Task details => Please copy out every line of the data word for word.
━━━━━━━━━━━━━━━━━━━━
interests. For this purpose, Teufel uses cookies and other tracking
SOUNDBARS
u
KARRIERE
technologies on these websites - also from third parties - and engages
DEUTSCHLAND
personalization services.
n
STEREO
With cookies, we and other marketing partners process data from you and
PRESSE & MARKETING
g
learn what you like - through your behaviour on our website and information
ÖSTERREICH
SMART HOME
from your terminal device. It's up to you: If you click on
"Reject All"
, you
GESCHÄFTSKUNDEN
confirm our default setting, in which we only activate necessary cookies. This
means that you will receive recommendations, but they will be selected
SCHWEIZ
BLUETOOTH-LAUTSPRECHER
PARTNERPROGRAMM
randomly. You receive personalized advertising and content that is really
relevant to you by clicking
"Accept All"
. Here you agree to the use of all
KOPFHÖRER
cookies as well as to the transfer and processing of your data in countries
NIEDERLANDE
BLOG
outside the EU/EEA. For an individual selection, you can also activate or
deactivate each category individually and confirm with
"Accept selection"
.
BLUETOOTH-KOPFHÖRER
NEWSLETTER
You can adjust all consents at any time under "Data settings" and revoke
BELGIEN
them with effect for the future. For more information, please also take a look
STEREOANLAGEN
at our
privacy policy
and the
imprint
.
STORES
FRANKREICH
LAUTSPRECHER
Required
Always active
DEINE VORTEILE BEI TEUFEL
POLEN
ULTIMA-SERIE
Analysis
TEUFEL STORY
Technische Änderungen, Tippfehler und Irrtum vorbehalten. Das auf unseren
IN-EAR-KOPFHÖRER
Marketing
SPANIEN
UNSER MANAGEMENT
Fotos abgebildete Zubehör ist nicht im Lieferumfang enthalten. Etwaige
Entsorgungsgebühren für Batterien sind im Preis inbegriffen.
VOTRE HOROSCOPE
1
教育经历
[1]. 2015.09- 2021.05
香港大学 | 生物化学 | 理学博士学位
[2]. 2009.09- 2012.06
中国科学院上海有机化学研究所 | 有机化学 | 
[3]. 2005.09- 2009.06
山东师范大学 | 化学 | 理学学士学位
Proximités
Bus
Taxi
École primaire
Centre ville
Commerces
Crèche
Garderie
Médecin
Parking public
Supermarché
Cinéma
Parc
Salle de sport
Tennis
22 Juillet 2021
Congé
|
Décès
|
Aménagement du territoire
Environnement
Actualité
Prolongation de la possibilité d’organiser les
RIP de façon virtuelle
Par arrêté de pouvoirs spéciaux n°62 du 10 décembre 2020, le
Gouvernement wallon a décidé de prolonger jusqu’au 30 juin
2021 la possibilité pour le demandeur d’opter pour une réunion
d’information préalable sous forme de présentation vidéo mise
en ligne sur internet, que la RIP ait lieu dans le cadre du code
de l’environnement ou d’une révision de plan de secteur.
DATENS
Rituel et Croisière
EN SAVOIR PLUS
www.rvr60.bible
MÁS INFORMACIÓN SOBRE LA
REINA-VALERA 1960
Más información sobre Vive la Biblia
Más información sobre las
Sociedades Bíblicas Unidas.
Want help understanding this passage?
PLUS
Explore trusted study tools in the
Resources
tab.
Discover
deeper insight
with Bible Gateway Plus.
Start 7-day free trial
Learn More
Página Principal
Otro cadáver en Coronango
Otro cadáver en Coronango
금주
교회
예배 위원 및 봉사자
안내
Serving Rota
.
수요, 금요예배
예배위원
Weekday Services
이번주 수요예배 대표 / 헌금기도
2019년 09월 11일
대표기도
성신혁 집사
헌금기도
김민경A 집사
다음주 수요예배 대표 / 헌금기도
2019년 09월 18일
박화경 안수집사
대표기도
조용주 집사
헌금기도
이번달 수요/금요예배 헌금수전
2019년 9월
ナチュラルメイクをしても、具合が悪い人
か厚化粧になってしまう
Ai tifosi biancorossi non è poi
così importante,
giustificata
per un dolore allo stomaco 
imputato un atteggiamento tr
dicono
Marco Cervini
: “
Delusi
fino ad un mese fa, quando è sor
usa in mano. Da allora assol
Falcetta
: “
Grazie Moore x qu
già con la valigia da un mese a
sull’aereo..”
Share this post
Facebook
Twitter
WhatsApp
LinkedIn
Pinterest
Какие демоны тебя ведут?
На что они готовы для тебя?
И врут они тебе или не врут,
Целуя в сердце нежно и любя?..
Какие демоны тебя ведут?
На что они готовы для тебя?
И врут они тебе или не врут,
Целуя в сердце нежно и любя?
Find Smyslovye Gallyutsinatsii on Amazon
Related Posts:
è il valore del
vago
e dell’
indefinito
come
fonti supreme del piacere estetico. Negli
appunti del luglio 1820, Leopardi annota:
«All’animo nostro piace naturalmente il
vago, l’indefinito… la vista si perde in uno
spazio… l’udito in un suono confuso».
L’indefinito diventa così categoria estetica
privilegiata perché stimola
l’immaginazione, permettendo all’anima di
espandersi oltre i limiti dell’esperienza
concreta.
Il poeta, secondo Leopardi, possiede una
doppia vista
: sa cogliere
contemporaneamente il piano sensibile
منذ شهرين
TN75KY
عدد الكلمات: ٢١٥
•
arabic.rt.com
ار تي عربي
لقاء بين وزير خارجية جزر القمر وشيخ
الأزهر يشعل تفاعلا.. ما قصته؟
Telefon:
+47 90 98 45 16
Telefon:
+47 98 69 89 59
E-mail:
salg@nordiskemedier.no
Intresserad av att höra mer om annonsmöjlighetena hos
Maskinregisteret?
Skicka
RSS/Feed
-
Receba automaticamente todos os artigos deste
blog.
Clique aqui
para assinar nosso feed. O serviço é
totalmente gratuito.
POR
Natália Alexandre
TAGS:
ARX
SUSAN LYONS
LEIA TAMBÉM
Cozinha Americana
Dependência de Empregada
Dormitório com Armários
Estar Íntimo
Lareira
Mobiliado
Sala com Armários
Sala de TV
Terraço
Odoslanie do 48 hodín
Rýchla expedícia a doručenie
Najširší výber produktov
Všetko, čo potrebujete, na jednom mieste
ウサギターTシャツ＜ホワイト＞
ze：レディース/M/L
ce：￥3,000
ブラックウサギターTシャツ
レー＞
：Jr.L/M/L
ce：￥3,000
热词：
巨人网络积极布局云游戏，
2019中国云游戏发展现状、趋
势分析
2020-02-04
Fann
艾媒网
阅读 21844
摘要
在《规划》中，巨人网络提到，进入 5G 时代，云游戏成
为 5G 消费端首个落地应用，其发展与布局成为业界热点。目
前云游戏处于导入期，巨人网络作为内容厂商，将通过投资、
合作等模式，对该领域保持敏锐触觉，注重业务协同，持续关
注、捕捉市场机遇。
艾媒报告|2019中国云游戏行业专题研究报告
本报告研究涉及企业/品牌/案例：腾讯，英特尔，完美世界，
━━━━━━━━━━━━━━━━━━━━
Solution =>
interests. For this purpose, Teufel uses cookies and other tracking
SOUNDBARS
u
KARRIERE
technologies on these websites - also from third parties - and engages
DEUTSCHLAND
personalization services.
n
STEREO
With cookies, we and other marketing partners process data from you and
PRESSE & MARKETING
g
learn what you like - through your behaviour on our website and information
ÖSTERREICH
SMART HOME
from your terminal device. It's up to you: If you click on
"Reject All"
, you
GESCHÄFTSKUNDEN
confirm our default setting, in which we only activate necessary cookies. This
means that you will receive recommendations, but they will be selected
SCHWEIZ
BLUETOOTH-LAUTSPRECHER
PARTNERPROGRAMM
randomly. You receive personalized advertising and content that is really
relevant to you by clicking
"Accept All"
. Here you agree to the use of all
KOPFHÖRER
cookies as well as to the transfer and processing of your data in countries
NIEDERLANDE
BLOG
outside the EU/EEA. For an individual selection, you can also activate or
deactivate each category individually and confirm with
"Accept selection"
.
BLUETOOTH-KOPFHÖRER
NEWSLETTER
You can adjust all consents at any time under "Data settings" and revoke
BELGIEN
them with effect for the future. For more information, please also take a look
STEREOANLAGEN
at our
privacy policy
and the
imprint
.
STORES
FRANKREICH
LAUTSPRECHER
Required
Always active
DEINE VORTEILE BEI TEUFEL
POLEN
ULTIMA-SERIE
Analysis
TEUFEL STORY
Technische Änderungen, Tippfehler und Irrtum vorbehalten. Das auf unseren
IN-EAR-KOPFHÖRER
Marketing
SPANIEN
UNSER MANAGEMENT
Fotos abgebildete Zubehör ist nicht im Lieferumfang enthalten. Etwaige
Entsorgungsgebühren für Batterien sind im Preis inbegriffen.
VOTRE HOROSCOPE
1
教育经历
[1]. 2015.09- 2021.05
香港大学 | 生物化学 | 理学博士学位
[2]. 2009.09- 2012.06
中国科学院上海有机化学研究所 | 有机化学 | 
[3]. 2005.09- 2009.06
山东师范大学 | 化学 | 理学学士学位
Proximités
Bus
Taxi
École primaire
Centre ville
Commerces
Crèche
Garderie
Médecin
Parking public
Supermarché
Cinéma
Parc
Salle de sport
Tennis
22 Juillet 2021
Congé
|
Décès
|
Aménagement du territoire
Environnement
Actualité
Prolongation de la possibilité d’organiser les
RIP de façon virtuelle
Par arrêté de pouvoirs spéciaux n°62 du 10 décembre 2020, le
Gouvernement wallon a décidé de prolonger jusqu’au 30 juin
2021 la possibilité pour le demandeur d’opter pour une réunion
d’information préalable sous forme de présentation vidéo mise
en ligne sur internet, que la RIP ait lieu dans le cadre du code
de l’environnement ou d’une révision de plan de secteur.
DATENS
Rituel et Croisière
EN SAVOIR PLUS
www.rvr60.bible
MÁS INFORMACIÓN SOBRE LA
REINA-VALERA 1960
Más información sobre Vive la Biblia
Más información sobre las
Sociedades Bíblicas Unidas.
Want help understanding this passage?
PLUS
Explore trusted study tools in the
Resources
tab.
Discover
deeper insight
with Bible Gateway Plus.
Start 7-day free trial
Learn More
Página Principal
Otro cadáver en Coronango
Otro cadáver en Coronango
금주
교회
예배 위원 및 봉사자
안내
Serving Rota
.
수요, 금요예배
예배위원
Weekday Services
이번주 수요예배 대표 / 헌금기도
2019년 09월 11일
대표기도
성신혁 집사
헌금기도
김민경A 집사
다음주 수요예배 대표 / 헌금기도
2019년 09월 18일
박화경 안수집사
대표기도
조용주 집사
헌금기도
이번달 수요/금요예배 헌금수전
2019년 9월
ナチュラルメイクをしても、具合が悪い人
か厚化粧になってしまう
Ai tifosi biancorossi non è poi
così importante,
giustificata
per un dolore allo stomaco 
imputato un atteggiamento tr
dicono
Marco Cervini
: “
Delusi
fino ad un mese fa, quando è sor
usa in mano. Da allora assol
Falcetta
: “
Grazie Moore x qu
già con la valigia da un mese a
sull’aereo..”
Share this post
Facebook
Twitter
WhatsApp
LinkedIn
Pinterest
Какие демоны тебя ведут?
На что они готовы для тебя?
И врут они тебе или не врут,
Целуя в сердце нежно и любя?..
Какие демоны тебя ведут?
На что они готовы для тебя?
И врут они тебе или не врут,
Целуя в сердце нежно и любя?
Find Smyslovye Gallyutsinatsii on Amazon
Related Posts:
è il valore del
vago
e dell’
indefinito
come
fonti supreme del piacere estetico. Negli
appunti del luglio 1820, Leopardi annota:
«All’animo nostro piace naturalmente il
vago, l’indefinito… la vista si perde in uno
spazio… l’udito in un suono confuso».
L’indefinito diventa così categoria estetica
privilegiata perché stimola
l’immaginazione, permettendo all’anima di
espandersi oltre i limiti dell’esperienza
concreta.
Il poeta, secondo Leopardi, possiede una
doppia vista
: sa cogliere
contemporaneamente il piano sensibile
منذ شهرين
TN75KY
عدد الكلمات: ٢١٥
•
arabic.rt.com
ار تي عربي
لقاء بين وزير خارجية جزر القمر وشيخ
الأزهر يشعل تفاعلا.. ما قصته؟
Telefon:
+47 90 98 45 16
Telefon:
+47 98 69 89 59
E-mail:
salg@nordiskemedier.no
Intresserad av att höra mer om annonsmöjlighetena hos
Maskinregisteret?
Skicka
RSS/Feed
-
Receba automaticamente todos os artigos deste
blog.
Clique aqui
para assinar nosso feed. O serviço é
totalmente gratuito.
POR
Natália Alexandre
TAGS:
ARX
SUSAN LYONS
LEIA TAMBÉM
Cozinha Americana
Dependência de Empregada
Dormitório com Armários
Estar Íntimo
Lareira
Mobiliado
Sala com Armários
Sala de TV
Terraço
Odoslanie do 48 hodín
Rýchla expedícia a doručenie
Najširší výber produktov
Všetko, čo potrebujete, na jednom mieste
ウサギターTシャツ＜ホワイト＞
ze：レディース/M/L
ce：￥3,000
ブラックウサギターTシャツ
レー＞
：Jr.L/M/L
ce：￥3,000
热词：
巨人网络积极布局云游戏，
2019中国云游戏发展现状、趋
势分析
2020-02-04
Fann
艾媒网
阅读 21844
摘要
在《规划》中，巨人网络提到，进入 5G 时代，云游戏成
为 5G 消费端首个落地应用，其发展与布局成为业界热点。目
前云游戏处于导入期，巨人网络作为内容厂商，将通过投资、
合作等模式，对该领域保持敏锐触觉，注重业务协同，持续关
注、捕捉市场机遇。
艾媒报告|2019中国云游戏行业专题研究报告
本报告研究涉及企业/品牌/案例：腾讯，英特尔，完美世界，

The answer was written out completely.